# Task:
Update the entries below by changing every "Reading left to right" to "Going from left to right" and leaving everything else as it is.

# Data records:

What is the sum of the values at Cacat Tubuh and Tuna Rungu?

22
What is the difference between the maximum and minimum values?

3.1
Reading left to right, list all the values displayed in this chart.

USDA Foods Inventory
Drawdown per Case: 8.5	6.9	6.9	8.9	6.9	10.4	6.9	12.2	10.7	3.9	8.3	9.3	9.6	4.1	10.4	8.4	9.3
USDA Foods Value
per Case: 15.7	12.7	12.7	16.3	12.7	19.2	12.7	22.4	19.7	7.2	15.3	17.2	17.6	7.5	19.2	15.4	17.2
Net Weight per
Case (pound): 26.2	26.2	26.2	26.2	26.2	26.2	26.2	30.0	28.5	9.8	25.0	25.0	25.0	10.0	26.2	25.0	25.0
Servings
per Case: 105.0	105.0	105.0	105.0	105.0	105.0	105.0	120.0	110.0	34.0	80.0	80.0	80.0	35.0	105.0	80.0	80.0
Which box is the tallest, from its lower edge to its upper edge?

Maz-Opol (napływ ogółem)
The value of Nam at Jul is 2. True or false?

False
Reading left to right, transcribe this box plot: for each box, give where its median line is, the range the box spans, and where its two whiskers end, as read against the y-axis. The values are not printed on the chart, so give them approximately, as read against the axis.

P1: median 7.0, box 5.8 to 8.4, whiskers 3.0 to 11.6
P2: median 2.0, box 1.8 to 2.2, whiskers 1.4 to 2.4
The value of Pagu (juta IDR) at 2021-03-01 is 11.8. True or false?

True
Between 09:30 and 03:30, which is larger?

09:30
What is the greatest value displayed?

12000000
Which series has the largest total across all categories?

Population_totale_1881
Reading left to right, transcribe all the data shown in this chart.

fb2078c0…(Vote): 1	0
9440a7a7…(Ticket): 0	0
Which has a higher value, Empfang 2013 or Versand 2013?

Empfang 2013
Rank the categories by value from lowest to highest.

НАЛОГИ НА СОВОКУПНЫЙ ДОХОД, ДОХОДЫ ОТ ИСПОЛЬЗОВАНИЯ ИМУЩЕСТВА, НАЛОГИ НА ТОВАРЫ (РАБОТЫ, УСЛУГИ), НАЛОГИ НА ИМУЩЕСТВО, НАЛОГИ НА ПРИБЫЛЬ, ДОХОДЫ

# The answer:
What is the sum of the values at Cacat Tubuh and Tuna Rungu?

22
What is the difference between the maximum and minimum values?

3.1
Going from left to right, list all the values displayed in this chart.

USDA Foods Inventory
Drawdown per Case: 8.5	6.9	6.9	8.9	6.9	10.4	6.9	12.2	10.7	3.9	8.3	9.3	9.6	4.1	10.4	8.4	9.3
USDA Foods Value
per Case: 15.7	12.7	12.7	16.3	12.7	19.2	12.7	22.4	19.7	7.2	15.3	17.2	17.6	7.5	19.2	15.4	17.2
Net Weight per
Case (pound): 26.2	26.2	26.2	26.2	26.2	26.2	26.2	30.0	28.5	9.8	25.0	25.0	25.0	10.0	26.2	25.0	25.0
Servings
per Case: 105.0	105.0	105.0	105.0	105.0	105.0	105.0	120.0	110.0	34.0	80.0	80.0	80.0	35.0	105.0	80.0	80.0
Which box is the tallest, from its lower edge to its upper edge?

Maz-Opol (napływ ogółem)
The value of Nam at Jul is 2. True or false?

False
Going from left to right, transcribe this box plot: for each box, give where its median line is, the range the box spans, and where its two whiskers end, as read against the y-axis. The values are not printed on the chart, so give them approximately, as read against the axis.

P1: median 7.0, box 5.8 to 8.4, whiskers 3.0 to 11.6
P2: median 2.0, box 1.8 to 2.2, whiskers 1.4 to 2.4
The value of Pagu (juta IDR) at 2021-03-01 is 11.8. True or false?

True
Between 09:30 and 03:30, which is larger?

09:30
What is the greatest value displayed?

12000000
Which series has the largest total across all categories?

Population_totale_1881
Going from left to right, transcribe all the data shown in this chart.

fb2078c0…(Vote): 1	0
9440a7a7…(Ticket): 0	0
Which has a higher value, Empfang 2013 or Versand 2013?

Empfang 2013
Rank the categories by value from lowest to highest.

НАЛОГИ НА СОВОКУПНЫЙ ДОХОД, ДОХОДЫ ОТ ИСПОЛЬЗОВАНИЯ ИМУЩЕСТВА, НАЛОГИ НА ТОВАРЫ (РАБОТЫ, УСЛУГИ), НАЛОГИ НА ИМУЩЕСТВО, НАЛОГИ НА ПРИБЫЛЬ, ДОХОДЫ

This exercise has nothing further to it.